I found the first half of this short book, which describes the brothers early years and how they came to be recluses, to be of most interest. The middle section in which the Collyers' relative peace is interrupted by a series of visiting groups, including gangsters and hippies, is entertaining but somewhat episodic (apparently by design as Doctorow describes the book as a road novel where the characters are housebound). The ending is just so sad, but somehow inevitable.
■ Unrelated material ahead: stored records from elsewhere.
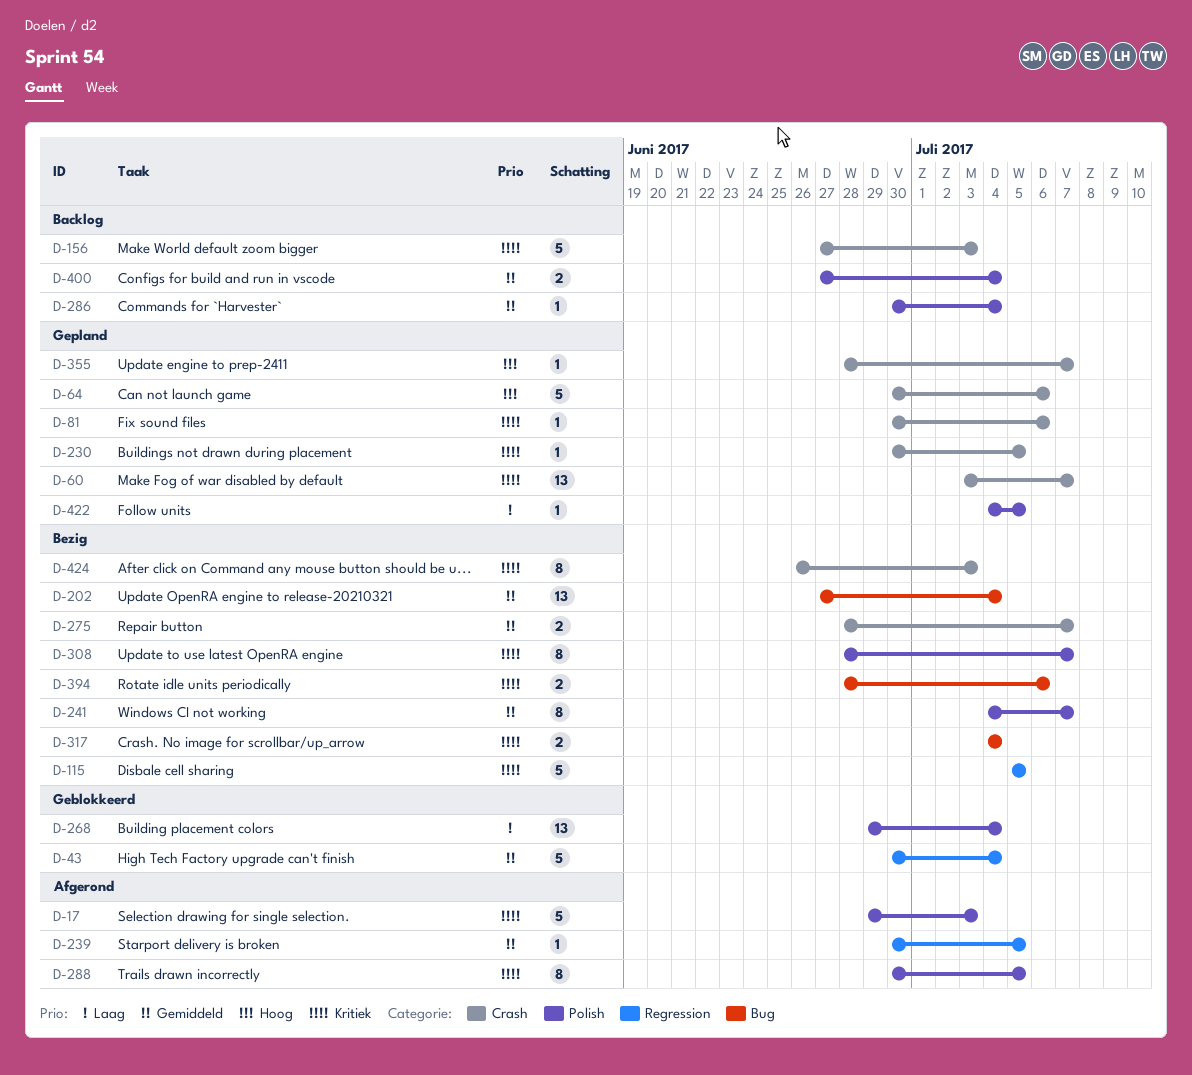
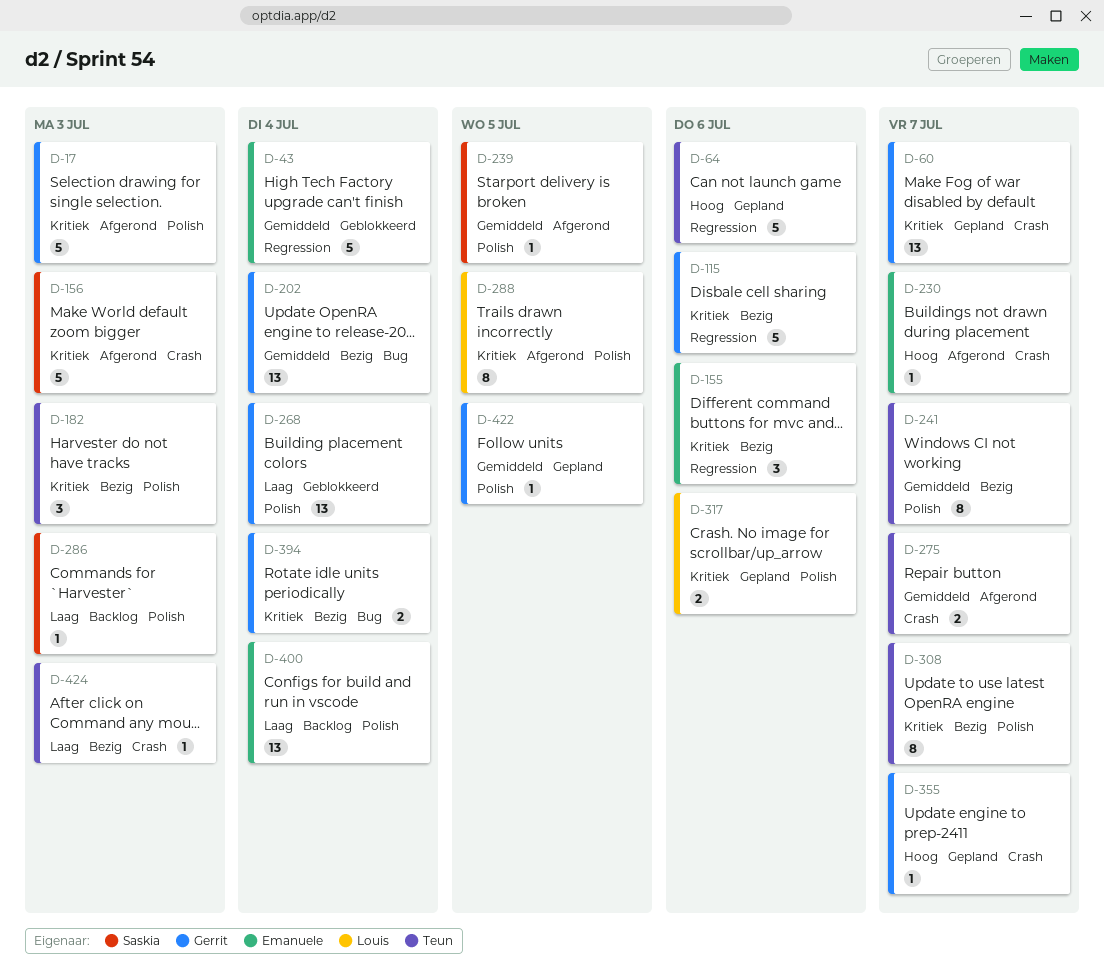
D-64, label: Crash -> Regression
D-81: present -> none
D-115, due: Jul 5 -> Jul 6
D-155: none -> present
D-156, status: Backlog -> Afgerond
D-182: none -> present
D-230, status: Gepland -> Afgerond
D-230, priority: Kritiek -> Hoog
D-230, due: Jul 5 -> Jul 7
D-239, label: Regression -> Polish
D-275, status: Bezig -> Afgerond
D-286, priority: Gemiddeld -> Laag
D-286, due: Jul 4 -> Jul 3
D-317, status: Bezig -> Gepland
D-317, label: Bug -> Polish
D-317, due: Jul 4 -> Jul 6
D-394, due: Jul 6 -> Jul 4
D-400, priority: Gemiddeld -> Laag
D-400, estimate: 2 -> 13
D-422, priority: Laag -> Gemiddeld
D-424, priority: Kritiek -> Laag
D-424, estimate: 8 -> 1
I knew of the Collyers from their cameo appearance (or at least that of their house) in another novel, Kevin Baker's Strivers Row: A Novel (P.S.). I really enjoyed "meeting" them in person. You will too in this short, entertaining, and touching read. Five stars for all readers.
|
Kingdom Of Rubble
|
| Review Date: June 13, 2010 |
| Reviewer: Mark Stevens, Denver |
Quite simply, "Homer & Langley" is one of the most imaginative, interesting and compelling novels I've read in years. Like many books I end up admiring the most, "Homer & Langley" felt a bit slow at first before it gathered momentum. Toward the end, I felt as if I carried the weight and the burden of the stuff these brothers had accumulated in their "kingdom of rubble."
Doctorow's clean, clear imagination is powerful. The prose is straightforward, unadorned. We are deep inside the world of increasingly blind Homer Collyer, whose brother Langley returns from World War I and never seems the same. Homer can't comprehend what Langley has endured in Europe. "Langley would tell me through the following weeks, interrupted occasionally by poundings on the door by the army constabulary for he had left his unit before being legally mustered out and given his discharge papers, and of all the difficulties with the law we were to endure in the years to come, this one, the matter of his technical desertion, was like the preview."
"Technical desertion," for me, is the theme here. What rights does anyone have to define their surroundings, their environment? If you live in the city--particularly if you live in the city--is there an expected level of conformance? Do you have a right not to pay your mortgage or your bill to the "electromonopoly?" The Collyer brothers push the boundaries, whether it's on purpose or not. "The truth is that Langley couldn't say why he'd put the Model T in the dining room. I knew his mind worked: he'd operated from an unthinking impulse, seeing the car on one of his collecting jaunts around town and instantly deciding he must have it while trusting that the reason he found it so valuable would eventually come clear to him."
Doctorow takes the Collyer brothers' fictional life decades beyond the real people this book is based upon--and to me toward the end it was hard to separate the Collyers' struggles and slow demise with parallel woes the country faces, including the "the endless process of corporate mutations in which nothing changes or is improved." The story spans the 20th century, from "glorious elegance" of post-World War I, including free-flowing tea and dance parties, until the brothers live in one giant but miserable enclave and "tunneled passageways."
You can't help but feel the weight of their world and admire Doctorow's ability to show their gradual withdrawal from society even as they remained kind and human to each other.